An ancient Roman basilica has been discovered below London's financial district
World
An ancient Roman basilica has been discovered below London's financial district
February 18, 20255:01 AM ET
By Willem Marx

An archaeologist is seen on a screenshot from a video of an excavation in the basement of a building on Gracechurch Street in London's financial district.
MOLA
Archaeologists in London have uncovered a section of Roman masonry that belongs to a nearly 2,000-year-old town hall, in what historians say is one of the most significant discoveries in the British capital since an ancient amphitheater was unearthed in the 1980s.
Developers working to tear down a 90-year-old commercial building in the heart of the city's financial district — officially known as the City of London, or "Square Mile" — worked with specialists from a team at the Museum of London Archaeology to reveal extensive masonry that once formed part of a basilica beside the forum of the Roman settlement known as Londinium. The settlement thrived for a few hundred years until its decline some 16 centuries ago. (Archaeologists are required to be involved in new British developments when there is concern about heritage, and were particularly aware of this area's potential historical significance).

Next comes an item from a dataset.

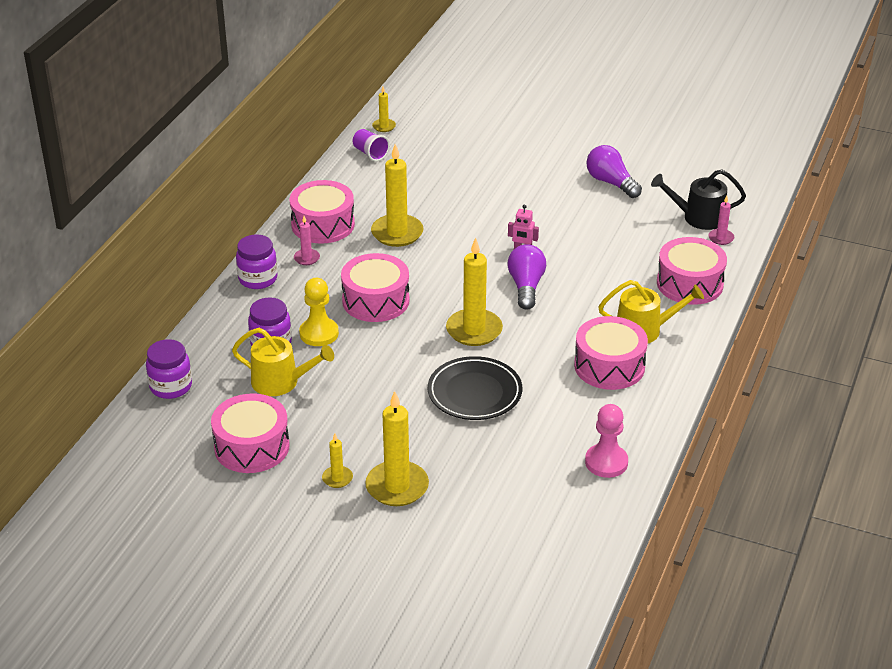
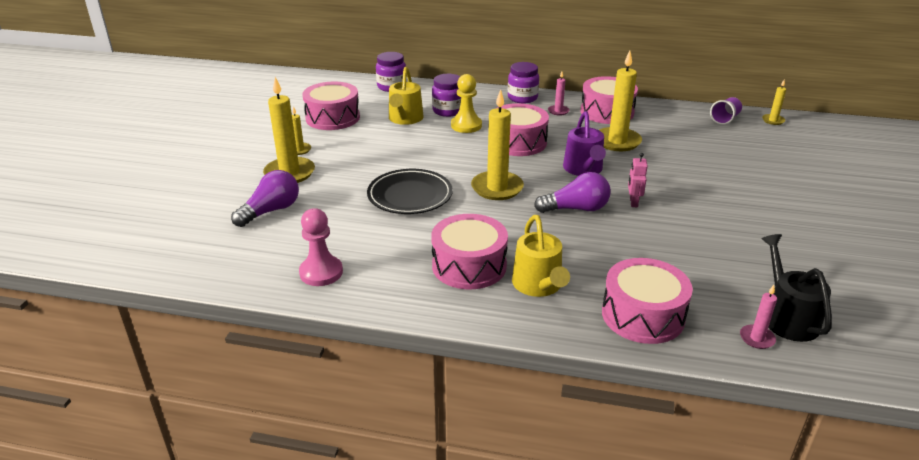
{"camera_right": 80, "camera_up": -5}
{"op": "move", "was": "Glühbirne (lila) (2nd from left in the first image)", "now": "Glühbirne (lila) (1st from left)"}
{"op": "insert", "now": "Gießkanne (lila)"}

In the basement of that commercial building on Gracechurch Street, surrounded by high-rise towers filled with financial and insurance firms, archaeologists began excavating large, exploratory pits two years ago until stone walls several feet thick and dozens of feet long were exposed.
"In one trench, we hit a massive piece of masonry — it was about three or four feet wide," says Sophie Jackson, director of developer services at the Museum of London Archaeology. "We extended the pit, and it kept on going. So basically, we got a huge piece of Roman wall, which represents part of the structure for the nave of this basilica, the central part of this town hall." ... Jackson says the Roman building known as a basilica was a crucial component of any sizeable Roman settlement of that era, much like an amphitheater, public bath or the fortified walls that ringed them.